---- TASK MATERIAL

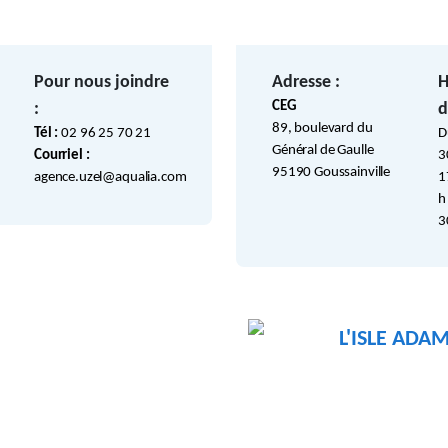
Pour nous joindre
Adresse :
H
CEG
:
d
89, boulevard du
Tél :
02 96 25 70 21
D
Général de Gaulle
Courriel :
3
95190 Goussainville
agence.uzel@aqualia.com
1
h
3
L'ISLE ADA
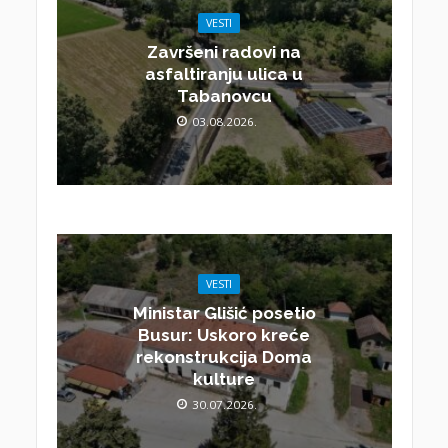
VESTI
Završeni radovi na
asfaltiranju ulica u
Tabanovcu
03.08.2026.
VESTI
Ministar Glišić posetio
Busur: Uskoro kreće
rekonstrukcija Doma
kulture
30.07.2026.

--------

### WHAT YOU ARE ASKED TO DO
Convert every line of text in the entries into a JSON list of strings, one string per line, skipping blank lines. Leave the pictures out of the answer.

### ANSWER AREA
[
  "Pour nous joindre",
  "Adresse :",
  "H",
  "CEG",
  ":",
  "d",
  "89, boulevard du",
  "Tél :",
  "02 96 25 70 21",
  "D",
  "Général de Gaulle",
  "Courriel :",
  "3",
  "95190 Goussainville",
  "agence.uzel@aqualia.com",
  "1",
  "h",
  "3",
  "L'ISLE ADA",
  "VESTI",
  "Završeni radovi na",
  "asfaltiranju ulica u",
  "Tabanovcu",
  "03.08.2026.",
  "VESTI",
  "Ministar Glišić posetio",
  "Busur: Uskoro kreće",
  "rekonstrukcija Doma",
  "kulture",
  "30.07.2026."
]